Quando parliamo di aspettative, pensiamo il più delle volte alle aspettative che gli altri ripongono in noi, società, amici, genitori. Ci poniamo nella prospettiva di figli, ma difficilmente ci interroghiamo se come genitori proiettiamo nei figli qualcosa di nostro. E ancora più difficilmente, ammettiamo di farlo. Per affrontare la questione in modo adeguato, è bene considerare che i figli saranno sempre una proiezione esteriore di noi genitori. Da questa consapevolezza essenziale, possiamo partire per capire come gestire le nostre aspettative di genitori.

Le aspettative genitoriali consistono nel proiettare sul figlio reale il figlio ideale e possono affondare le radici in nostri bisogni insoddisfatti, sogni non realizzati, nello sport, nella scuola, nell’ambito lavorativo. In qualche modo, anche indirettamente, chiamiamo nostro figlio a dover soddisfare ambizioni che non siamo riusciti a raggiungere o a dover evitare gli stessi errori compiuti da noi in passato.

C’è poi il caso in cui il genitore è soddisfatto di sè e vorrebbe che il figlio segua le sue orme, che faccia le sue scelte e arrivi al suo “successo”. In questo caso, i genitori sono esperti del loro “campo”, ma vorrebbero occuparsi e invadere anche lo “spazio” del figlio, di cui si sentono esperti a prescindere. 
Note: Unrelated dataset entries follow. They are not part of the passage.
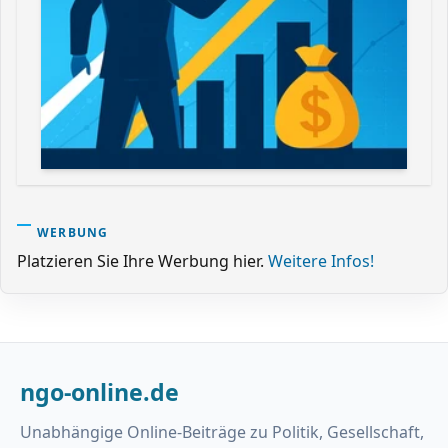
WERBUNG
Platzieren Sie Ihre Werbung hier.
Weitere Infos!
ngo-online.de
Unabhängige Online-Beiträge zu Politik, Gesellschaft,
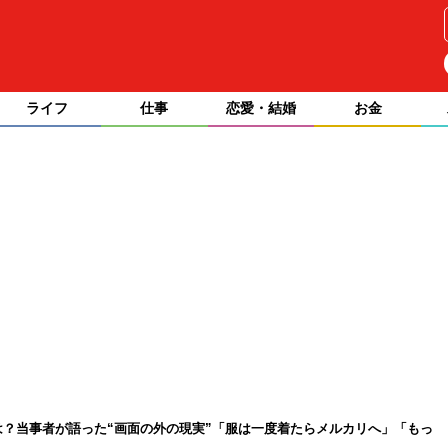
ライフ
仕事
恋愛・結婚
お金
は？当事者が語った“画面の外の現実”「服は一度着たらメルカリへ」「もっ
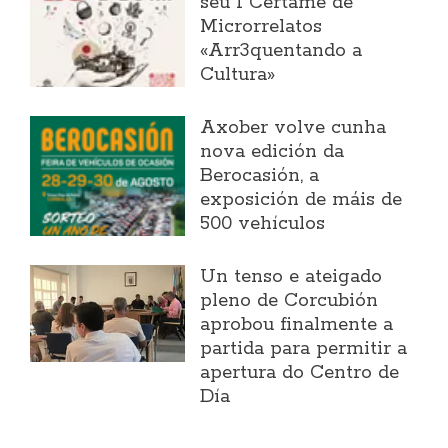
seu I Certame de
Microrrelatos
«Arr3quentando a
Cultura»
Axober volve cunha
nova edición da
Berocasión, a
exposición de máis de
500 vehículos
Un tenso e ateigado
pleno de Corcubión
aprobou finalmente a
partida para permitir a
apertura do Centro de
Día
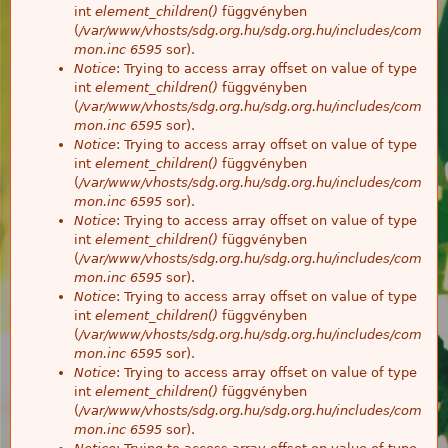
int
element_children()
függvényben
(
/var/www/vhosts/sdg.org.hu/sdg.org.hu/includes/com
mon.inc
6595
sor).
Notice
: Trying to access array offset on value of type
int
element_children()
függvényben
(
/var/www/vhosts/sdg.org.hu/sdg.org.hu/includes/com
mon.inc
6595
sor).
Notice
: Trying to access array offset on value of type
int
element_children()
függvényben
(
/var/www/vhosts/sdg.org.hu/sdg.org.hu/includes/com
mon.inc
6595
sor).
Notice
: Trying to access array offset on value of type
int
element_children()
függvényben
(
/var/www/vhosts/sdg.org.hu/sdg.org.hu/includes/com
mon.inc
6595
sor).
Notice
: Trying to access array offset on value of type
int
element_children()
függvényben
(
/var/www/vhosts/sdg.org.hu/sdg.org.hu/includes/com
mon.inc
6595
sor).
Notice
: Trying to access array offset on value of type
int
element_children()
függvényben
(
/var/www/vhosts/sdg.org.hu/sdg.org.hu/includes/com
mon.inc
6595
sor).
Come genitori, abbiamo il dovere di aiutare i figli a diventare esperti di sè stessi, imparando a conoscersi e stimolarsi, dando ascolto e visibilità. Il segreto quindi è non dire ciò che devono fare, come lo devono fare e perché lo devono fare, ma aiutarlo ad ascoltarsi, a conoscersi, lodando l’impegno, apprezzando gli sforzi e soprattutto rispettando i suoi tempi.

Freniamo le nostre aspettative e interveniamo il meno possibile nella loro educazione: insegnamo al perseveranza e di fronte alle piccole difficoltà, stimoliamo a reagire in autonomia, con la nostra vicinanza. Abbiamo fiducia in lui, non come nostro specchio, ma come essere autonomo e potrà fiorire.